» **Exercise instructions**
Filter the records below and copy every line containing the word "Bistum".

START Record excerpts

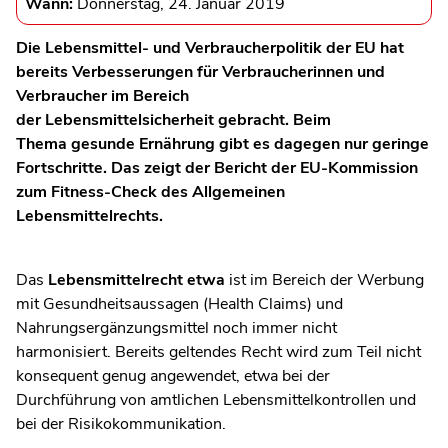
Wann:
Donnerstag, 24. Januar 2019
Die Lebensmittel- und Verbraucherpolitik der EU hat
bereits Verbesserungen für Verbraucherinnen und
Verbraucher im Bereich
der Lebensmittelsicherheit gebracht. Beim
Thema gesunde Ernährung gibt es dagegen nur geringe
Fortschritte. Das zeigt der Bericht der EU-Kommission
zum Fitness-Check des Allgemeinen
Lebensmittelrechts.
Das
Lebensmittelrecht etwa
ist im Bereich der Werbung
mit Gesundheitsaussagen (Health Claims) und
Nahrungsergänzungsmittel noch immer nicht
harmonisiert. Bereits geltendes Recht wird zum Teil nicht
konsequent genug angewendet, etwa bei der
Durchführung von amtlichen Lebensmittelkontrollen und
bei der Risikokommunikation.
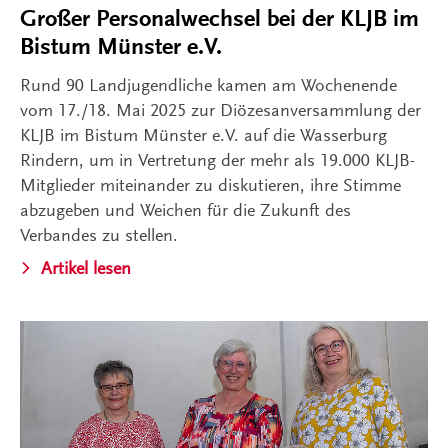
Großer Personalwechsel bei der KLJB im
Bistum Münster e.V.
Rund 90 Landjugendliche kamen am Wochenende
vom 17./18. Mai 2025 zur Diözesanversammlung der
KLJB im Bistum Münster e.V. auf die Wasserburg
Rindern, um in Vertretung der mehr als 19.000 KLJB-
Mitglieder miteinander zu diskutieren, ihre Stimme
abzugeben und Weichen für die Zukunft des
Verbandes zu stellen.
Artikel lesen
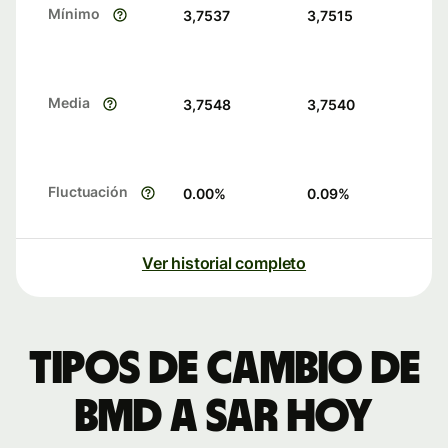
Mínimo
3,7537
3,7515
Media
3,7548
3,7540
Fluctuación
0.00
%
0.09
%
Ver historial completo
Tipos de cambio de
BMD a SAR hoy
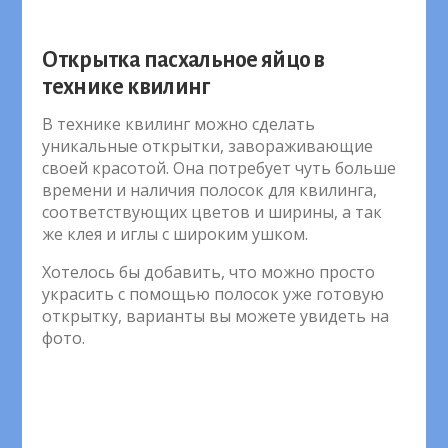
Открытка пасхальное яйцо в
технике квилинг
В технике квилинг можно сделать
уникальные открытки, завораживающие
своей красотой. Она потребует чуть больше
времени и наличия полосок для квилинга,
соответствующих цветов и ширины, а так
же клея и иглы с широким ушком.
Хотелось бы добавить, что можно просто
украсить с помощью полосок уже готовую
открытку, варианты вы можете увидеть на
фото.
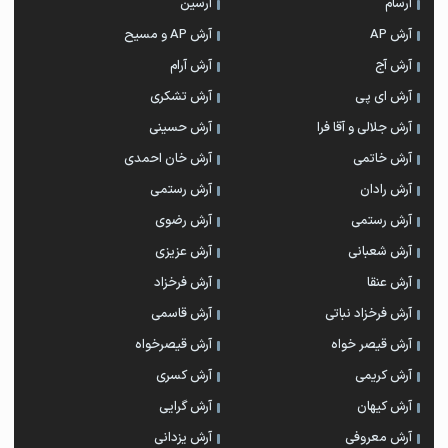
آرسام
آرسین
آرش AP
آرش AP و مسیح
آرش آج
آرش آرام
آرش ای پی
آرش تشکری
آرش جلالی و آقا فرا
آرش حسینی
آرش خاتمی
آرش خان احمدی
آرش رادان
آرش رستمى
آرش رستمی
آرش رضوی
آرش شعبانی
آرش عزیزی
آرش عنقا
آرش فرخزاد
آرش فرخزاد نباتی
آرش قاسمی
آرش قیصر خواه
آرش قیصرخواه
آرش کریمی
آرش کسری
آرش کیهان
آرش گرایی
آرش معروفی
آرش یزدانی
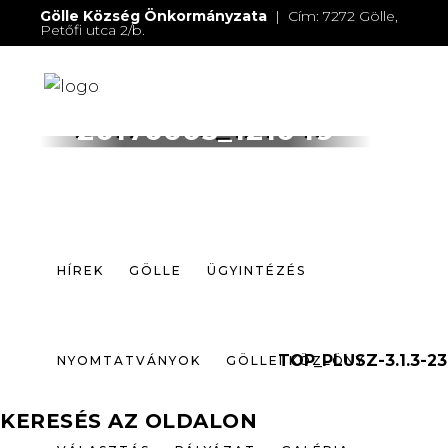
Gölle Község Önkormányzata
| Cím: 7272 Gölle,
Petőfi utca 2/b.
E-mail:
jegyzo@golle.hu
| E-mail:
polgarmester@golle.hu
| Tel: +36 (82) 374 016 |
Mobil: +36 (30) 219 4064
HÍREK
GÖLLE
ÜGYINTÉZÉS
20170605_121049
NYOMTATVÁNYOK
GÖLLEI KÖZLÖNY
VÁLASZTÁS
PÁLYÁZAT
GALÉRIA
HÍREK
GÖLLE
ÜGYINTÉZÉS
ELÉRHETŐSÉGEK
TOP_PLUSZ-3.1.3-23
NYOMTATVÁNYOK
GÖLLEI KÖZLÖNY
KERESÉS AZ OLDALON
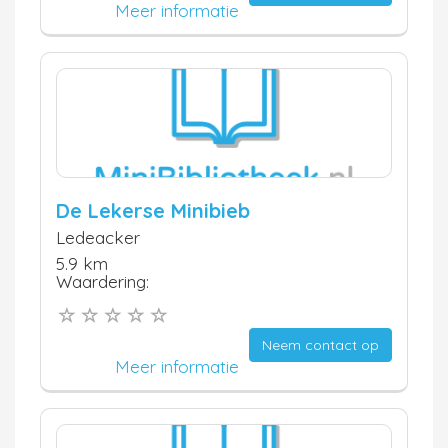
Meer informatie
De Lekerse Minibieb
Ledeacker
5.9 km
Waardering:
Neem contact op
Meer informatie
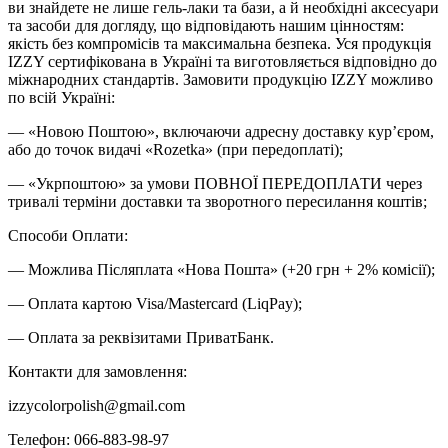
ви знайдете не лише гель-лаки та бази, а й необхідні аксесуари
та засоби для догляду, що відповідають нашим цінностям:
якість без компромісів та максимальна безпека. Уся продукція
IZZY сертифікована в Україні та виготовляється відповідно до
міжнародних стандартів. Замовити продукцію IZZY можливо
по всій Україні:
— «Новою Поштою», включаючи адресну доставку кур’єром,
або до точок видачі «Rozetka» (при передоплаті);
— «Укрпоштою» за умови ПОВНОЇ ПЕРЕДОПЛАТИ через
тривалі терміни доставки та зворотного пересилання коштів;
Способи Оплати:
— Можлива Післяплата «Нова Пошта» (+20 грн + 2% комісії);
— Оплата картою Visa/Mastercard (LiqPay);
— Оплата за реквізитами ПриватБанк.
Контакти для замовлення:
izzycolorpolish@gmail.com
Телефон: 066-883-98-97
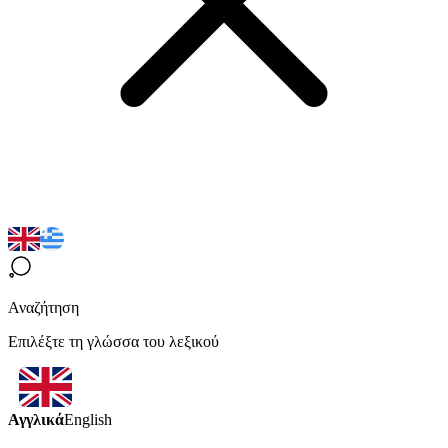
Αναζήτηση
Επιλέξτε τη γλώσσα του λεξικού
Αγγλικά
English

END Record excerpts
START Record excerpts

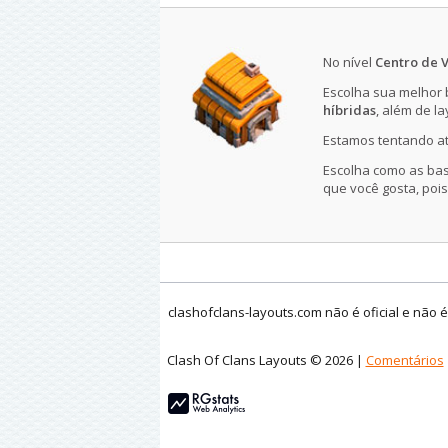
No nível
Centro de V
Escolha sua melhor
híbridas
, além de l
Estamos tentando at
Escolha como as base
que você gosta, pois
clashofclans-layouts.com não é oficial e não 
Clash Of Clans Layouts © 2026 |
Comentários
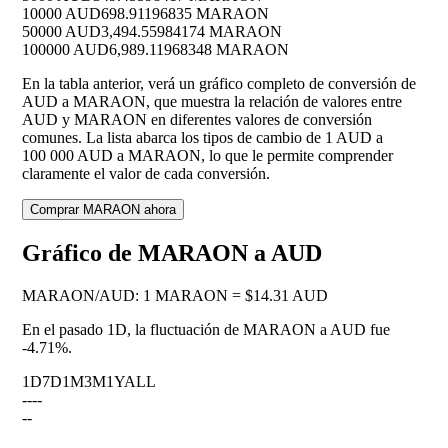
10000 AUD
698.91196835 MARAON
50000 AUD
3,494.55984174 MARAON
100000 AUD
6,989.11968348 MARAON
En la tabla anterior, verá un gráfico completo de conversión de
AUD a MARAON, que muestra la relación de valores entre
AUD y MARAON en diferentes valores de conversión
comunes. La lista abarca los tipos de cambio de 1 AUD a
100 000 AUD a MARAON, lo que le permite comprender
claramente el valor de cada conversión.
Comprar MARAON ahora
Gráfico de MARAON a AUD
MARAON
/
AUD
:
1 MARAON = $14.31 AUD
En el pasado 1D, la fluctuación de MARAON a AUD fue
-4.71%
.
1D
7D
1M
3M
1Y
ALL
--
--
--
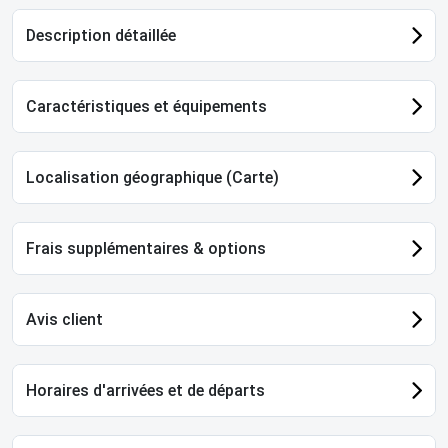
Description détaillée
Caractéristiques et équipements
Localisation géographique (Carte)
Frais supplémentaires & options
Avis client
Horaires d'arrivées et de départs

END Record excerpts
START Record excerpts

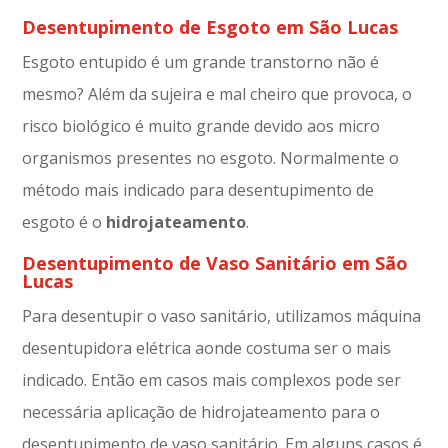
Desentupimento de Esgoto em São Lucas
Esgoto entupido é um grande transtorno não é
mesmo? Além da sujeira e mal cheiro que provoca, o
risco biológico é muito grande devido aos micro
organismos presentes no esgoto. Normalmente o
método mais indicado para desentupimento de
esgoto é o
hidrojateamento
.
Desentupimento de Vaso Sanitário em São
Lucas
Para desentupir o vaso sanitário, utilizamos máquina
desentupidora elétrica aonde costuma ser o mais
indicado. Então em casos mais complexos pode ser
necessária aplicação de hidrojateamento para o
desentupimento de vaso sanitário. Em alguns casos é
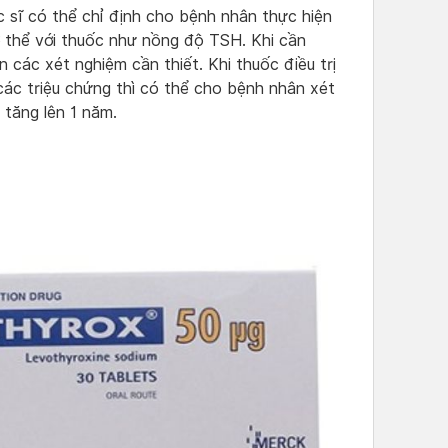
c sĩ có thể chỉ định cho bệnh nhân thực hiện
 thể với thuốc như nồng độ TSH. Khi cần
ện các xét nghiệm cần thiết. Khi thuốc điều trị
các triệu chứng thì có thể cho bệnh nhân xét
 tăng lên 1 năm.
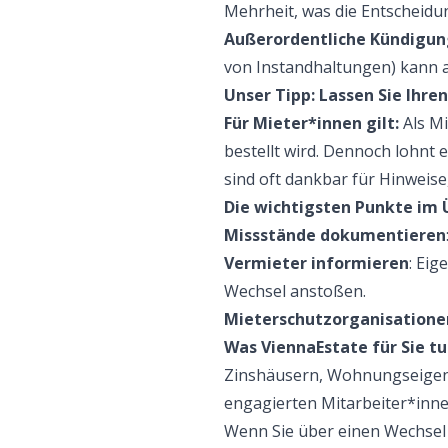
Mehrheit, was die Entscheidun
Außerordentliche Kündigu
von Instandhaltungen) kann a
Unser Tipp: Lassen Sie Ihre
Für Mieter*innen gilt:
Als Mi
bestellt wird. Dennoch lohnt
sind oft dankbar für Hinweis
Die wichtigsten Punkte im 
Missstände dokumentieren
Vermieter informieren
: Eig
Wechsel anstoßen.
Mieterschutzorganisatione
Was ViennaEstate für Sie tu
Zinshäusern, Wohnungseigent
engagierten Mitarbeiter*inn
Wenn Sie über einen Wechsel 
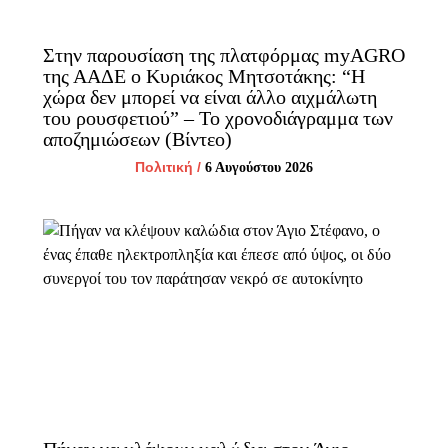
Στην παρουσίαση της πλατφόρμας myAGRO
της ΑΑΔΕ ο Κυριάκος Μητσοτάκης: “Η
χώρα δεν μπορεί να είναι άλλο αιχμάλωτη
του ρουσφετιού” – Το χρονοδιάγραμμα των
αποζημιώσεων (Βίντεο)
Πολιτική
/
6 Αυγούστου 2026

END Record excerpts

» **Result for this exercise**
Bistum Münster e.V.
KLJB im Bistum Münster e.V. auf die Wasserburg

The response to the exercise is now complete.